# Snowpark Dataframe Transformations

To specify which columns should be selected and how the results should be filtered, sorted, grouped, etc., call the DataFrame methods that transform the dataset. To identify columns in these methods, use the `col` function or an expression that evaluates to a column. (See [Specifying Columns and Expressions](https://docs.snowflake.com/en/developer-guide/snowpark/working-with-dataframes.html#specifying-columns-and-expressions).) To retrieve the definition of the columns in the dataset for the DataFrame, call the schema method.

---


### Create a Session
---

Create a Snowpark Session by passing in the connection properties file created in the [first lab exercise](../A-Dataframes/01-Sessions.ipynb).

In [None]:
import com.snowflake.snowpark._
import com.snowflake.snowpark.functions._
import com.snowflake.snowpark.types._

// Set connection properties file variable
val pwd = sys.env.get("PWD").fold("")(_.toString)
val filename = s"$pwd/de_snowpark/connect.properties"

val session = Session.builder.configFile(s"$filename").create


---
### Create DataFrame from a Table

Create a DataFrame from the data in the `ONTIME_REPORTING` table.


In [None]:
val onTimeReportingDF = session.table("raw.ONTIME_REPORTING")



---
## Retrieving Column Definitions

To retrieve the definition of the columns in the dataset for the DataFrame, call the schema method. This method returns a StructType object that contains an Array of StructField objects. Each StructField object contains the definition of a column.
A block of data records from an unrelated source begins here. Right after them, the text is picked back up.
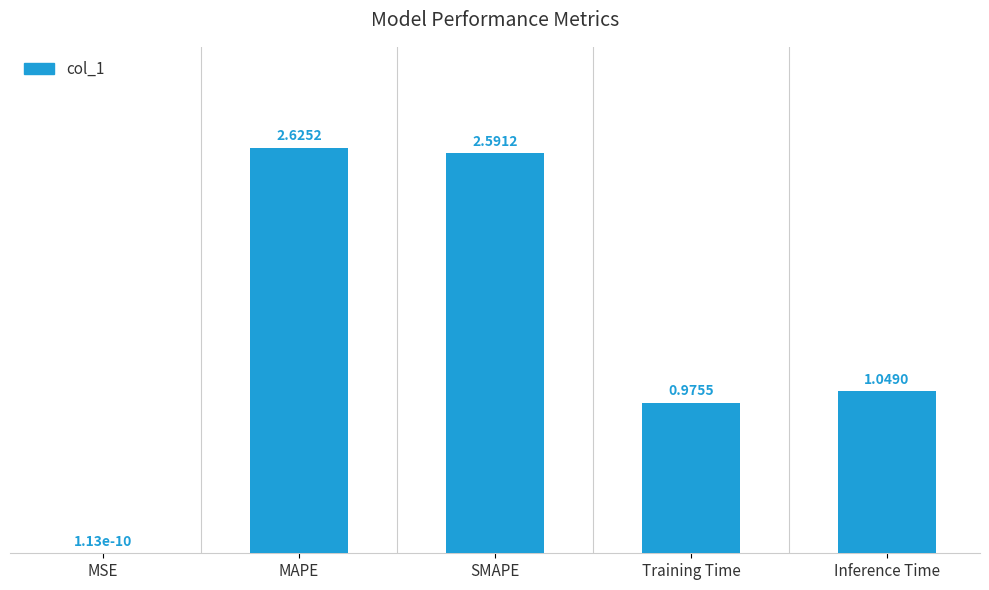

How many categories are shown in the chart?

5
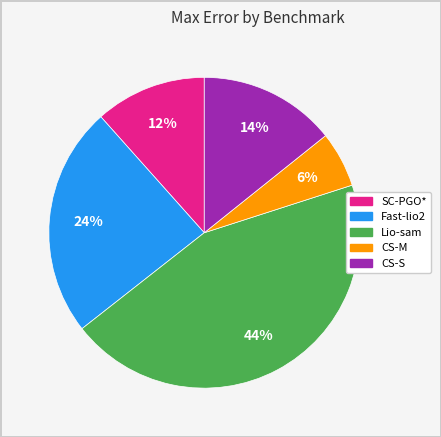

Does any single category account for the majority?

No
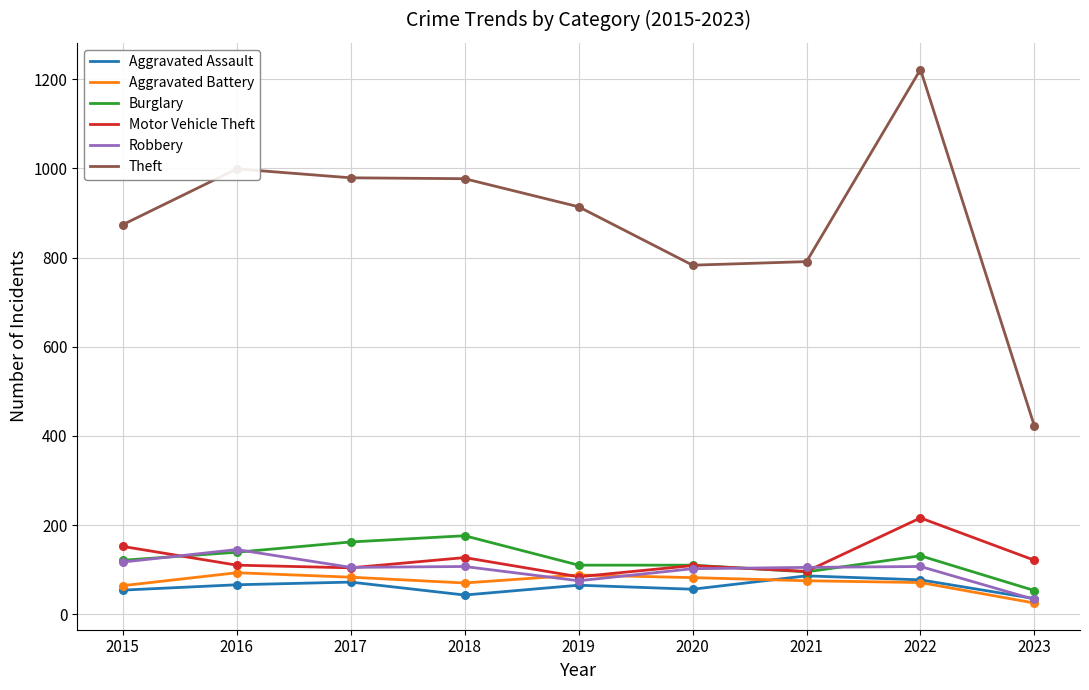

Which series has the widest spread of values?

Theft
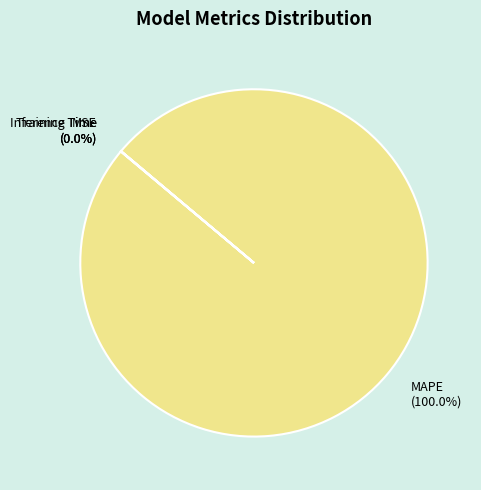

To the nearest percent, what portion does MAPE represent?

100%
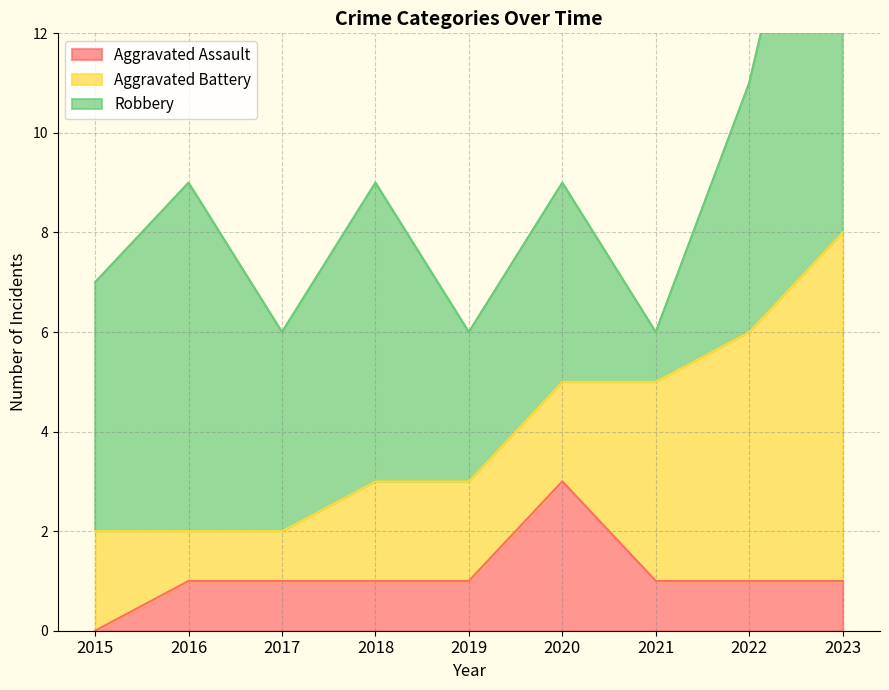

Is the value of Aggravated Assault at 2015 greater than the value of Aggravated Battery at 2021?

No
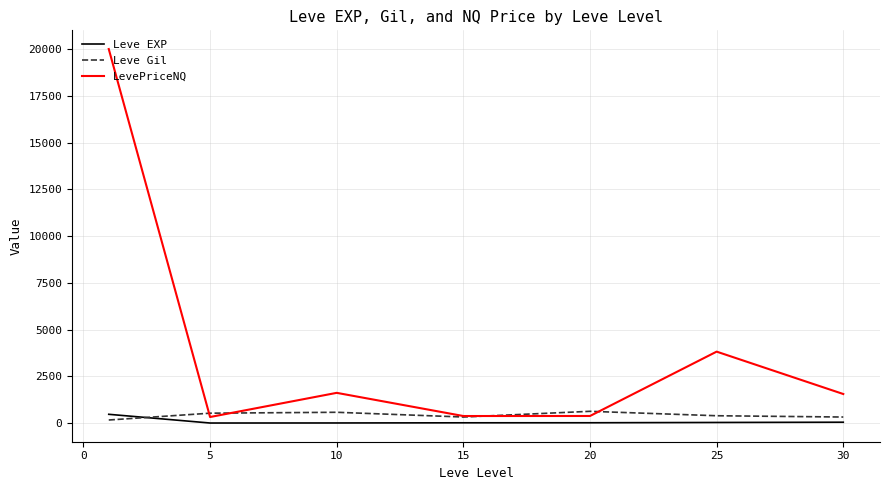

What is the greatest value displayed?

20000.0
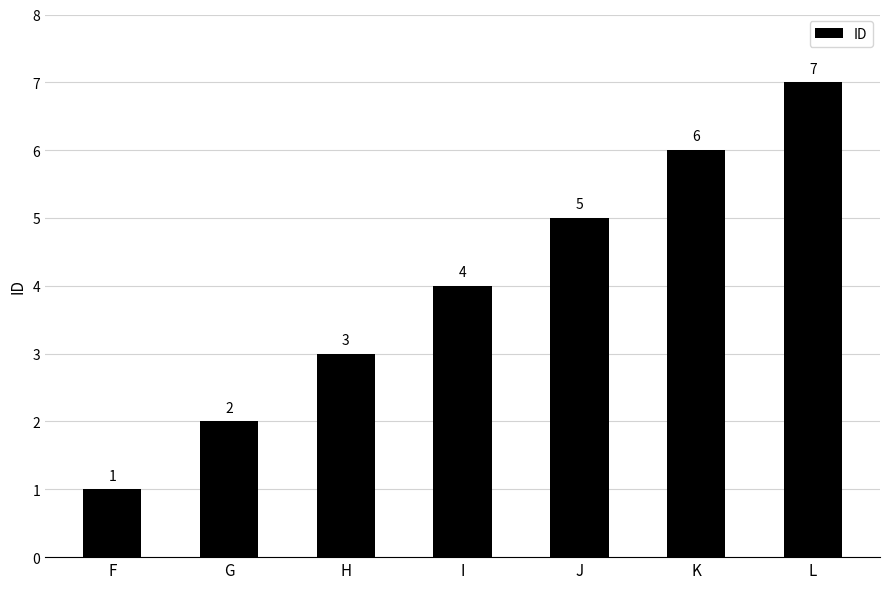

How many categories are shown in the chart?

7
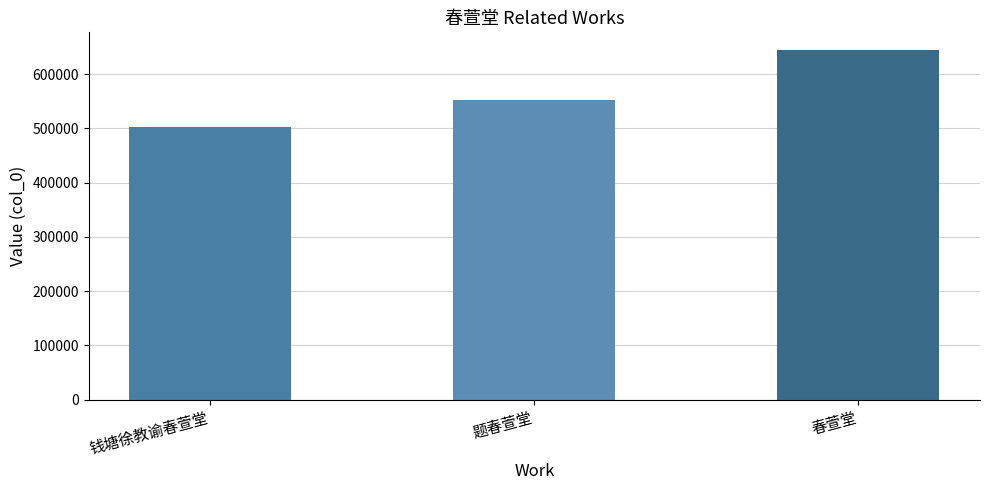

What is the label of the 3rd bar from the right?

钱塘徐教谕春萱堂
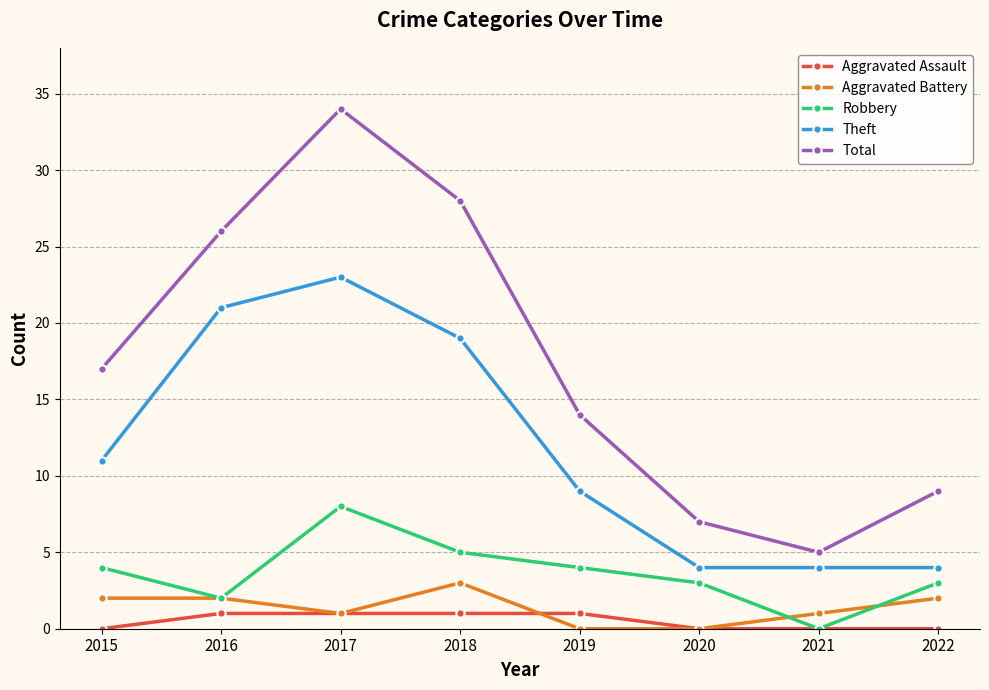

The Total series shows 7 at 2020. True or false?

True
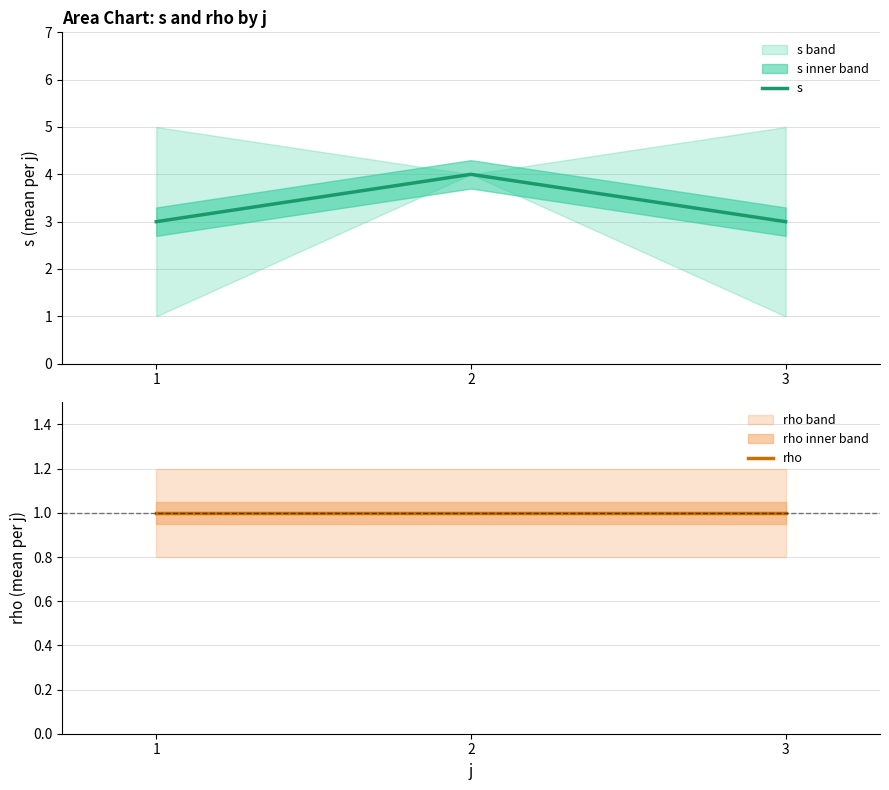

Reading left to right, list all the values displayed in this chart.

s: 3	4	3
rho: 1	1	1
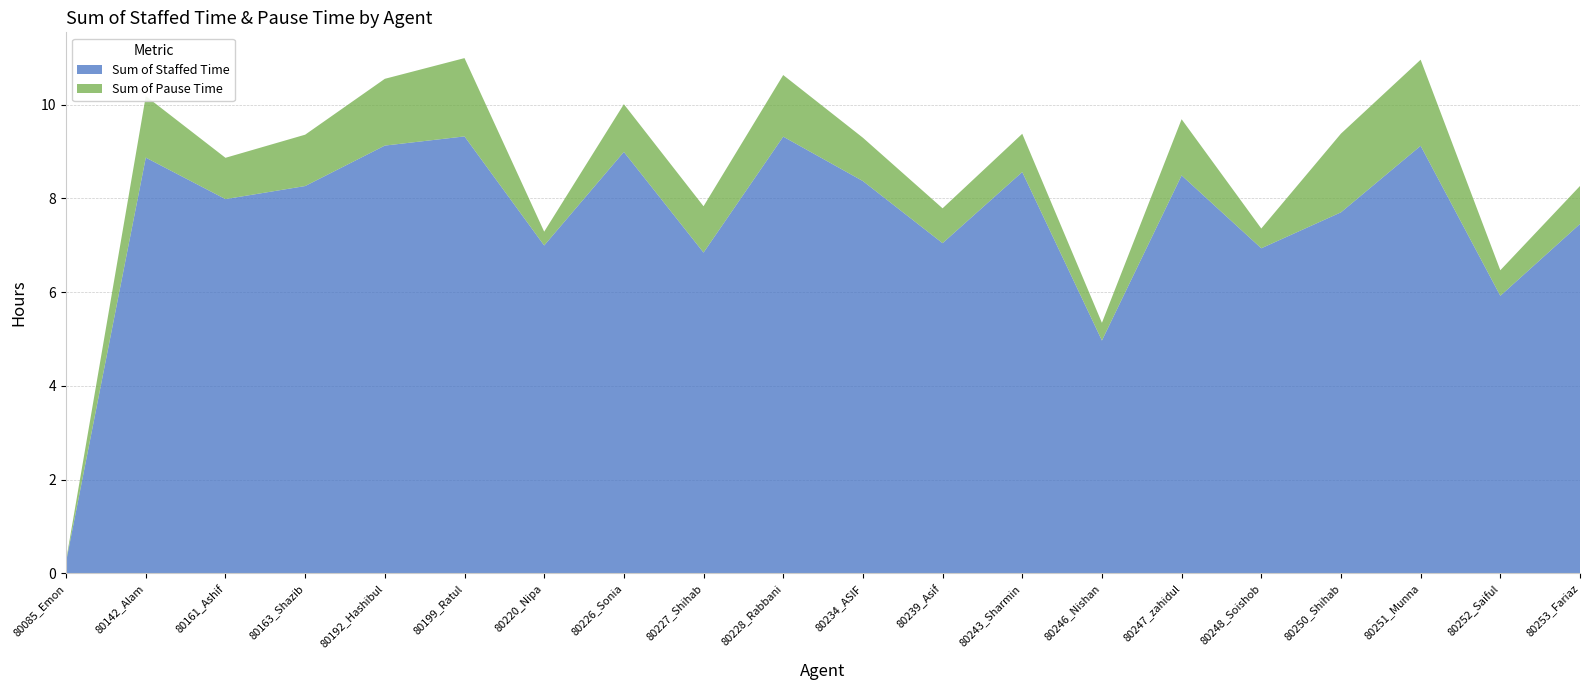

Reading right to left, list all the values displayed in this chart.

Sum of Staffed Time: 7.5	5.9	9.1	7.7	6.9	8.5	5.0	8.6	7.0	8.4	9.3	6.8	9.0	7.0	9.3	9.1	8.3	8.0	8.9	0.3
Sum of Pause Time: 0.8	0.5	1.8	1.7	0.4	1.2	0.4	0.8	0.7	0.9	1.3	1.0	1.0	0.3	1.7	1.4	1.1	0.9	1.3	0.0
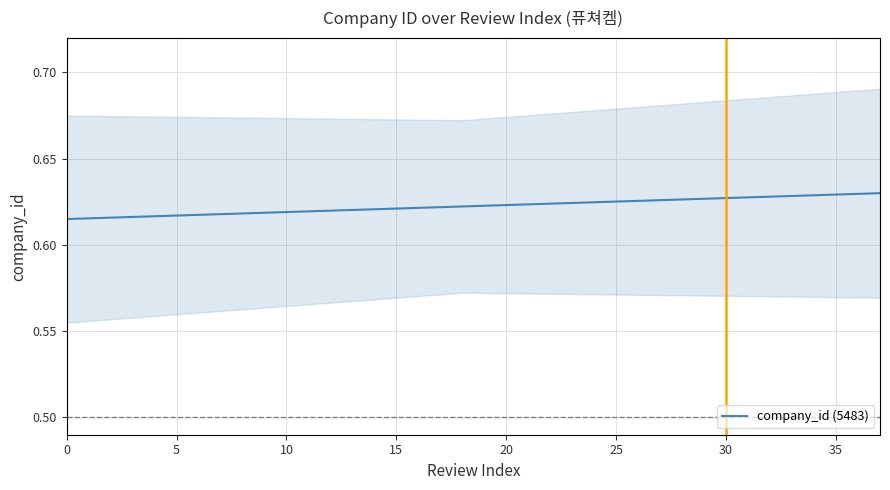

What is the label of the 1st point from the right?

37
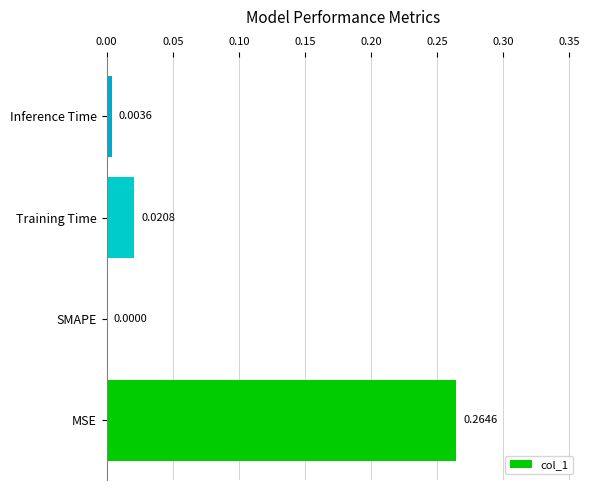

Which has a higher value, MSE or SMAPE?

MSE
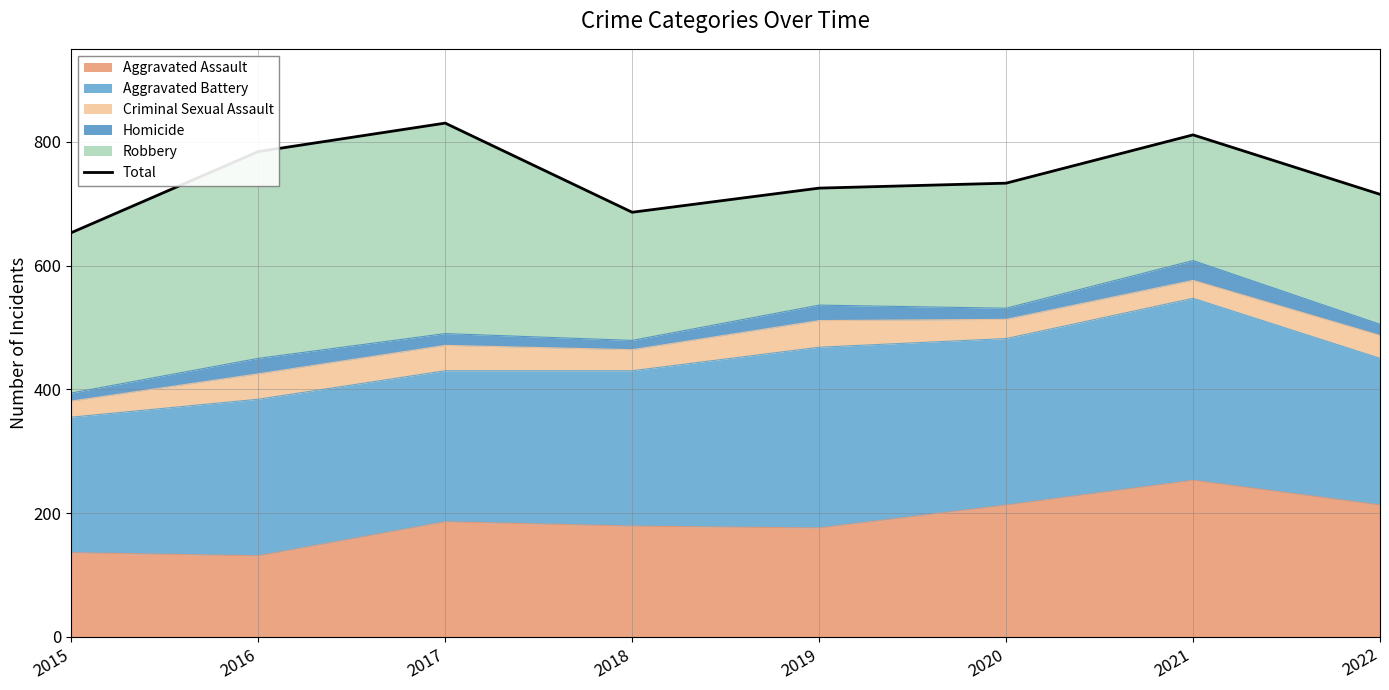

At which label does the data first exceed 733?

2016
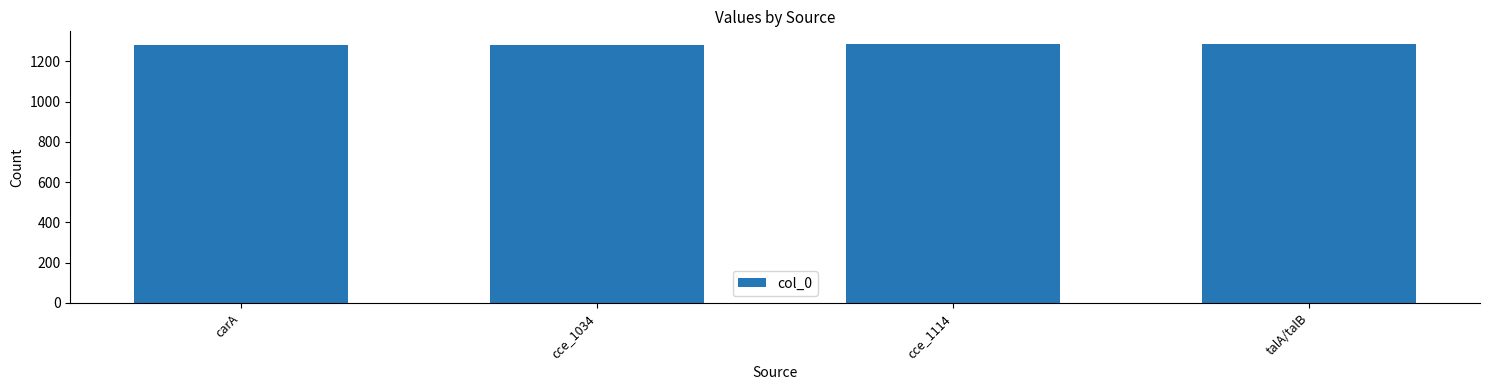

What is the sum of all values?

5134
Retrieve the definition of the columns in the dataset for the `onTimeReportingDF` DataFrame, by calling the `schema` method.

---




In [None]:
onTimeReportingDF.schema

Examine the results.  Each StructField object contains the definition of a column in the DataFrame. Notice the Array is truncated.  

Use the `schema.names` function to print each column name.

---


In [None]:
onTimeReportingDF.schema.names.foreach { println }

### Specify the Columns to Select

To specify the columns that should be selected, call the `select` method on a DataFrame.

Create a DataFrame that contains the following columns:
* Flight Date (FL_DATE)
* Origin Airport (ORIGIN)
* Destination Airport (DEST)
* Flight Operating Carrier (OP_CARRIER)
* Flight Tail Number (TAIL_NUM)

In [None]:
val flightRoutesDF = onTimeReportingDF.select(col("FL_DATE"), 
                                                 col("ORIGIN"), 
                                                 col("DEST"),
                                                 col("OP_CARRIER"),
                                                 col("TAIL_NUM"))
                                              
flightRoutesDF.show()

### Specify the Rows to select

To specify which rows should be returned, call the `filter` method:

Create a DataFrame that contains the following rows:
* Year is 2019 (YEAR)
* First Quarter (QUARTER)
* Arrival Delay is less than 0 (ARR_DELAY)


In [None]:
val earlyArrivalDF = onTimeReportingDF.filter(col("YEAR") === 2019 && 
                                              col("QUARTER") === 1 &&
                                              col("ARR_DELAY").cast(IntegerType) < 0)

In [None]:
earlyArrivalDF.count()

## Chaining Method Calls

Because `filter` and `select` methods transform a DataFrame object and return a new DataFrame object with the transformation applied, you can chain method calls together to produce a new DataFrame that is transformed.

Create a DataFrame that contains the following:

* Query the `ONTIME_REPORTING` table.
* Return the rows with `YEAR = 2019` and `QUARTER = 1`.
* Select the `YEAR`, `QUARTER`, `FL_DATE`, `ORIGIN`, `DEST`, `OP_CARRIER`, and `TAIL_NUM` columns.

In [None]:
val flightRoutes2019Q1DF = session.table("raw.ONTIME_REPORTING")
                           .select(col("YEAR"),
                                   col("QUARTER"),
                                   col("FL_DATE"), 
                                   col("ORIGIN"), 
                                   col("DEST"),
                                   col("OP_CARRIER"),
                                   col("TAIL_NUM"))
                           .filter(col("YEAR") === 2019 && 
                                   col("QUARTER") === 1)

flightRoutes2019Q1DF.show()

When you chain method calls, keep in mind that the order of calls is important. Each method call returns a DataFrame that has been transformed. Make sure that subsequent calls work with the transformed DataFrame.

---

Using the `onTimeReportingDF` DataFrame object create a new DataFrame with the following:

* Return the rows with `ORIGIN = SEA`, `DEST = SFO` and `ARR_DELAY < 0`.


In [None]:
val earlyArrivalF = onTimeReportingDF.select(col("YEAR"),
                                               col("QUARTER"),
                                               col("ARR_DELAY"),
                                               col("FL_DATE"), 
                                               col("ORIGIN"), 
                                               col("DEST"),
                                               col("OP_CARRIER"),
                                               col("TAIL_NUM"))
                                     .filter(col("YEAR") === 2019 && 
                                              col("QUARTER") === 1 &&
                                              col("ARR_DELAY").cast(IntegerType) < 0 &&
                                              col("ORIGIN") === "SEA" && 
                                              col("DEST") === "SFO")

earlyArrivalF.show()